I live very close to you and was searching for a puppy myself about 2 years ago. I knew what I wanted (a beautiful pet puppy, from specific show lines, generations of clearances, etc.). I didn't contact a lot of people, but found the prices to be about $1500. If you are not comfortable paying $1900 (which does sound on the high end for a pet even in California), I think you should be open to finding another breeder. No negotiating. I'm not understanding the 2 bath thing either--wouldn't be something I would consider to be a big selling point! Good luck on your search, there are lots of reputable breeders in this area. Oh, and I purchased my guy in Oregon for less, but factoring in the airline ticket for me to go get him and return flight home for the two of us---price wasn't the issue. He is a dream dog & exactly what I wanted.


----------



## SeaMonster (Jul 4, 2011)

I paid $850 for Gracie. All clearances. She had different ages puppy holders and Both parents are champions.


----------



## Luv4puppiessk (Sep 30, 2011)

Thank you everyone for the great responses! I did not negotiate because i felt it would be wrong any way but i figured i would ask to see what people would say. Remember I am totally new to the breeder thing!


----------



## Gwen (Aug 9, 2007)

The more time I spend with my breeder & friend, I think puppies should cost $5000+. 

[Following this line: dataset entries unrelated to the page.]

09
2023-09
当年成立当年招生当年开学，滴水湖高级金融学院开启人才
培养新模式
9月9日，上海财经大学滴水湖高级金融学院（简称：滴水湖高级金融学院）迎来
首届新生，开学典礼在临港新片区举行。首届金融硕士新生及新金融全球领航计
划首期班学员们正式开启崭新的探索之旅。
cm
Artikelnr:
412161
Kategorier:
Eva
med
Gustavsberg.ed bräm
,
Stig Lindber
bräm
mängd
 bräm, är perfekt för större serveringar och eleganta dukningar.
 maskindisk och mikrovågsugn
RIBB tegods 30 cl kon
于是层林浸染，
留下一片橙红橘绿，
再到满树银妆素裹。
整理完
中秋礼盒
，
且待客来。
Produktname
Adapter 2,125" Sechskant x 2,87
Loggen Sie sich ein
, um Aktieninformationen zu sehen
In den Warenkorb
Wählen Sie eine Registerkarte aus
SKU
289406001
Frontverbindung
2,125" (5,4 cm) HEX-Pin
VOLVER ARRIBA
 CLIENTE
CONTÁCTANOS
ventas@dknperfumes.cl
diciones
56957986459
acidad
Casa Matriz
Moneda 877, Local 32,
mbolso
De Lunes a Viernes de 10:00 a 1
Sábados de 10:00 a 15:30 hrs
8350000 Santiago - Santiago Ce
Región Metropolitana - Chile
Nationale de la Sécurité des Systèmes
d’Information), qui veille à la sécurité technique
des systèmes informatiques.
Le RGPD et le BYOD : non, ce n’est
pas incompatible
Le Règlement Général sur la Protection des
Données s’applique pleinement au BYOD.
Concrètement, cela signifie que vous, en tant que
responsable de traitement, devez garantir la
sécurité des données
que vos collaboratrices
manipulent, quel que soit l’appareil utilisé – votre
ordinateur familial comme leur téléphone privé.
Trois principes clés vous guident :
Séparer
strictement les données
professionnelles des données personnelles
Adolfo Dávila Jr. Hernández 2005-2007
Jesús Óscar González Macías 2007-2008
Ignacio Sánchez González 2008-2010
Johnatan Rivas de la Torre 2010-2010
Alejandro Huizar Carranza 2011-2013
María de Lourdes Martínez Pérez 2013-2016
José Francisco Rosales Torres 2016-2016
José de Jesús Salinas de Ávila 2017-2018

If you found a good breeder who provides clearances and puppies have a good background, you're looking at $146.15/year based on a 13 year expected life span. A bargain! Use this to sell a "good" puppy to your mother!

I remember YEARS ago, when I was 15 years old, my father bought me a black labrador puppy. Tonka was to be the first dog who I trained & showed. She was from an amazing kennel & cost my Dad $700 ( a fortune in 1973). Tonka was worth every cent of that $700. She was a dream in the obedience ring (earned her CD in 3 trials, CDX in 3 trials & her UD in 3 trials) & a wonderful family dog. Thank goodness my Dad was willing to spend his hard-earned $ on not only a puppy but me!

(PS - Tonka is the reason that I do not smoke. When Tonka was about 4 mos old, I had decided to be like the other kids & smoke. Well, one evening as the family were sitting down to the dinner table, Tonka came walking out of my bedroom with a pack of cigarettes in her mouth. She was sooooo proud as she walked right to me!:doh::doh: Well, my father picked up Tonka, removed the cigarettes from her soft mouth, told me to go to the bedroom and followed me with Tonka. He then gave me a choice - Cigarettes or Tonka? You all know my choice! :wavey::wavey


----------